**Prompt**: Reproduce the portion of the Stefan Purtić profile that begins with "Team information" and ends after "(loan) / 21 / (3)", keeping every word and character unchanged.

Personal information
- Date of birth: 6 August 1998 (age 27)
- Place of birth: Loznica, FR Yugoslavia
- Height: 1.88 m (6 ft 2 in)
- Position: Midfielder

Team information
- Current team: Loznica
- Number: 77

Youth career
- 0000–2012: Loznica
- 2012–2017: Voždovac

Senior career*
- Years: Team / Apps / (Gls)
- 2017–2022: Voždovac / 98 / (6)
- 2018: → Radnički Obrenovac (loan) / 15 / (0)
- 2020: → Inđija (loan) / 21 / (3)
- 2023: Petrolul Ploiești / 14 / (1)
- 2023–2024: Železničar Pančevo / 22 / (0)
- 2024–2025: Liepāja / 30 / (0)
- 2025–: Loznica / 31 / (5)

= Stefan Purtić =

Serbian professional footballer

Stefan Purtić (Стефан Пуртић; born 6 August 1998) is a Serbian professional footballer who plays as a midfielder for Loznica.

==Career==

===Early career / Voždovac===
Purtić started out his career as a junior with his hometown club Loznica, before moving to the academy of Voždovac in 2012. After being loaned out to third division side Radnički Obrenovac at the start of 2018, he made his Serbian SuperLiga debut in a 0–2 away loss to Mačva Šabac on 4 November that year.

Purtić spent 2020 on loan at fellow league team Inđija, and after returning to Voždovac became a regular starter and eventually gained team captaincy.

===Petrolul Ploiești===
On 13 January 2023, Purtić moved abroad for the first time and signed for Romanian side Petrolul Ploiești, recently promoted to the Liga I. He scored his first goal on 27 February, in a 2–5 home loss to defending champions CFR Cluj.

**Supplied data**:

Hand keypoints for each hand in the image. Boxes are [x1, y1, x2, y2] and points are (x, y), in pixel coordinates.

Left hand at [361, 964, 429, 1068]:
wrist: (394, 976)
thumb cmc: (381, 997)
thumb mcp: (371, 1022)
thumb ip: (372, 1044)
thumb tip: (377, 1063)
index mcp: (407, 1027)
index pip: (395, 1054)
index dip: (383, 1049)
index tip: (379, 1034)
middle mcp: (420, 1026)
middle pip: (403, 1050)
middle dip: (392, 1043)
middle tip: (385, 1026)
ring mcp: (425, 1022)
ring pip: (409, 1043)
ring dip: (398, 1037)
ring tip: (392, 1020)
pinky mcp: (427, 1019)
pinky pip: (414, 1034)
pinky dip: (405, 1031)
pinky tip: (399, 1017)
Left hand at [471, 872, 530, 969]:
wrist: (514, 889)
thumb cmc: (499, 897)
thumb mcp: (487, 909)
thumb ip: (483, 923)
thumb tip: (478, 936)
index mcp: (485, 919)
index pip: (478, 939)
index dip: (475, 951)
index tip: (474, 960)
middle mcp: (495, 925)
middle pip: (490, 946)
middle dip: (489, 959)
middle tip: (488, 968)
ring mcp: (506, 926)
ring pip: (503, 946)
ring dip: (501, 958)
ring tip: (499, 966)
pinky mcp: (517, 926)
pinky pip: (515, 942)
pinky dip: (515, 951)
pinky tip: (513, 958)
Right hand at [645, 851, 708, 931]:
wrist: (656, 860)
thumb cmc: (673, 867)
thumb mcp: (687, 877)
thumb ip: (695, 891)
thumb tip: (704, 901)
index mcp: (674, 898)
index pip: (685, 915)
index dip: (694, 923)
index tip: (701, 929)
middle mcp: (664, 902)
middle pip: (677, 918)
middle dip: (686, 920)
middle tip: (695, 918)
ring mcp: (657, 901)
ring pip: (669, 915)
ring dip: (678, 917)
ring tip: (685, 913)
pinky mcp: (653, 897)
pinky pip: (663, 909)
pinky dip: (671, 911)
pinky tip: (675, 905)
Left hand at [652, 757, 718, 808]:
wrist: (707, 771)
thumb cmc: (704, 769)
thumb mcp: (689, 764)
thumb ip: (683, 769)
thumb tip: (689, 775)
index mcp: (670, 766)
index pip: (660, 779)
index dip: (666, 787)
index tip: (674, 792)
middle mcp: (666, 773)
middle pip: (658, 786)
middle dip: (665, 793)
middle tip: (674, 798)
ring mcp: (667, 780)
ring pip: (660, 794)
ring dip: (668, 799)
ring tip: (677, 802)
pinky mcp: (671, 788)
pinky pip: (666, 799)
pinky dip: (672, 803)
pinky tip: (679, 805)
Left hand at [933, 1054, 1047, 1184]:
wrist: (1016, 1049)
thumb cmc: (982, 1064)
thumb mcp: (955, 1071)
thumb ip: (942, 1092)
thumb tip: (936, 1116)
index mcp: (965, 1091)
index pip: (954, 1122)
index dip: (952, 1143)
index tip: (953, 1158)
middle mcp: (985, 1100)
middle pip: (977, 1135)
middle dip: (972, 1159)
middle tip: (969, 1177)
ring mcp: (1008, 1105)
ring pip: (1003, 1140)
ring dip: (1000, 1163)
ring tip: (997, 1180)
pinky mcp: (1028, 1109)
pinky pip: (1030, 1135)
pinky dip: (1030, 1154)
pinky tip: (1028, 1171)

**Exercise answer**:
Team information
- Current team: Loznica
- Number: 77

Youth career
- 0000–2012: Loznica
- 2012–2017: Voždovac

Senior career*
- Years: Team / Apps / (Gls)
- 2017–2022: Voždovac / 98 / (6)
- 2018: → Radnički Obrenovac (loan) / 15 / (0)
- 2020: → Inđija (loan) / 21 / (3)